制作:アメリカAmerican Mutoscope & Biograph社 アメリカ公開:22 September 1904 日本公開済 題名「遼陽の英雄→遼陽の兵士」 15分(2巻) 
…1904年に起きた日露戦争の遼陽占領を題材にして作られたアメリカ映画で、その年に公開された。アジアの小国日本が大国ロシアを破った事は、アメリカ人にとって驚きだった。この作品は日系アメリカ人や東洋人、アメリカ人などがキャスティングされ、日本家屋もある日本庭園他で撮影されている。フィルムの状態は良くない。
→インターネットで購買可能:http://doramakkusu.blog112.fc2.com/blog-entry-75.html

=映画史上最も初期の戦争映画?、史実に即した再現ドラマという点で後世の戦争映画と本質的な差はないと思われる。

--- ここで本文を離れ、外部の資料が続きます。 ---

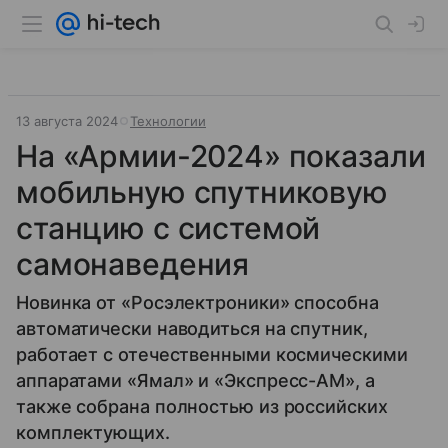
13 августа 2024
Технологии
На «Армии-2024» показали
мобильную спутниковую
станцию с системой
самонаведения
Новинка от «Росэлектроники» способна
автоматически наводиться на спутник,
работает с отечественными космическими
аппаратами «Ямал» и «Экспресс-АМ», а
также собрана полностью из российских
комплектующих.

主人公は日本の自宅で家族と剣道をするなど日常的に暮らしている。ノートサイズの徴兵状を腰に挟んだ兵士がやってきて彼は徴兵状をうやうやしく受け取る。軍服に着替えた主人公は神社にぬかづいて礼をして出かける。戦地では藪に隠れていたロシア兵に襲われ戦うが撃たれて捕虜になり、即座に軍服を脱がされる。ロシア兵はテントで主人公を救護するが軍医に見放され埋葬される。しかし埋葬中、間に入った中国人が顔に板をかけて土をふせぎ、ロシア兵がいなくなると掘り出して日本の軍服を着せて助け出す。戦場をよろけつつ日本軍側に戻る主人公。
 演じているは日本人と思われる。固定カメラで各場面を撮影、日本での自宅や神社はかなり正確だが個々の仕草はおかしい。戦地での描写は兵士同士のみで戦場の状況はまったく不明。戦闘状況も不明であいまい、実際に即して描写した部分はないと思われるが着弾を表現する炸裂するたくさんの硝煙は激しい戦闘を示し派手な戦争映画と通じる。
 アメリカ人観客にとっては神社などの珍しい日本風俗を持つ主人公が戦争に行き、死にかけたが生きて帰ったという珍しいエピソードを映像で楽しんだ見世物的な物と考えるべきと思われる。同時期に日本公開されており日本での受容はいかばかりか?軍神橘中佐との関係は不明。